Knowing Me Knowing You
The 'Knowing Me Knowing You' two-disc set comprises all six episodes of the show, one of the most hilarious satirical comedies in recent memory. and is loaded with special features
Reviewed by Jess Sauer, Fri., Dec. 2, 2005
Knowing Me Knowing You With Alan Partridge: The Complete Series
BBC Warner, $29.98Alan Partridge thinks his chat show should be the most popular in England. On that point, he is grievously mistaken. That Knowing Me Knowing You With Alan Par-tridge should have had the same exposure and success stateside as The Office, however, is undeniable. The mock chat show, which ran on BBC2 in 1994 and '95, represents the early, not-quite halcyon days of fictional TV and radio personality Partridge, an invention of comedian/actor Steve Coogan (24 Hour Party People, Coffee & Cigarettes). Partridge is, quite simply, the worst chat host ever, a monstrous amalgam of all that is cheesy, behind-the-times, insipid, and egoistic about the genre. Given to woefully overextending metaphors, offending viewers with bizarrely inappropriate remarks, and wrenching anecdotes out of his guests with methods only slightly less painful than medieval tooth extraction, Alan Partridge is even more lovably hateable than David Brent. His utter inability to roll with the punches thrown by live television is causing him and his show, as one commentator on the DVD suggests, to go down in a "blazing stream of shite." The result is one of the most hilarious satirical comedies in recent memory.
The series which included such appealing segments as Up Alan's Sleeve; Alan's Big Pocket; and Knowing Me Alan Partridge, Knowing You Another Alan Partridge (featuring the ceremonious bestowal of Alan Partridge Tie & Blazer Badge Combination Packs to other Alan Partridges) didn't make it to second season. In fact, Alan Partridge's career spiraled into ignominy after the first season, as chronicled in the BBC's subsequent behind-the-scenes series I'm Alan Partridge. Though the fictional Alan Partridge drew a short straw in life, his character was wildly popular in Britain and still is. Partridge ranked just before Ali G. at No. 7 in the Top 10 of English Channel 4's One Hundred Greatest TV Characters, and Alan Partridge: The Movie is slated for release in 2007. So, why have most Americans not heard of him?
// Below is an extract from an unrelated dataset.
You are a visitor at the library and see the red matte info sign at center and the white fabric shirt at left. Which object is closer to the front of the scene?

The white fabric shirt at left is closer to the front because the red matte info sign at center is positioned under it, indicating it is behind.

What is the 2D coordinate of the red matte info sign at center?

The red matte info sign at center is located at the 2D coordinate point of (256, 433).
Perhaps it's because, back in the mid-Nineties, television executives doubted the ability of an American audience to "get" or indeed, tolerate the schadenfreude-fueled, cringe-makingly awkward humor so intrinsic in BBC comedies. We were robbed, but the recently released two-disc set of the series more than makes up for it.
The two-disc set comprises all six episodes of the show and is loaded with special features, some of which are more valuable than others. The second disc includes Knowing Me, Knowing Yule, a Christmas special, during which Alan justifies the outrageous cost of building a model of his house in the Television Centre by wagering, "If the British public were asked whether they would prefer an Alan Partridge Christmas special to 14 kidney dialysis machines, the response would be unanimous." Though Alan might be misjudging the leaning of the unanimity, the special is painfully funny and worth watching, even through your fingers, if need be. The same goes for the pilot run of the show, and the spots Coogan did in character for Comic Relief, all on the second disc. Other features are less exciting, such as "Stillalan," which is simply a slideshow of photographs from the series, and text cast biographies that would have been far more interesting as video interviews. The DVD commentary is entertaining at first, with a variety of cast members speaking in and out of character, but far less worthwhile than the show itself, and the commentators seem to realize this. During commentary on the first episode, for instance, one of the actors begins a tangential conversation and, when reminded of the task at hand, says, "No one ever listens this far in, surely. ... After 10 minutes you think, 'This is tedious!'" Quite. A behind-the-scenes documentary would've been a bonus, as would more involvement on the part of Steve Coogan, who seems conspicuously absent from the commentary. Still, the series itself is comic genius, and the DVD set does it justice. Just try to contain your anger when you realize we could've imported this show instead of Coupling.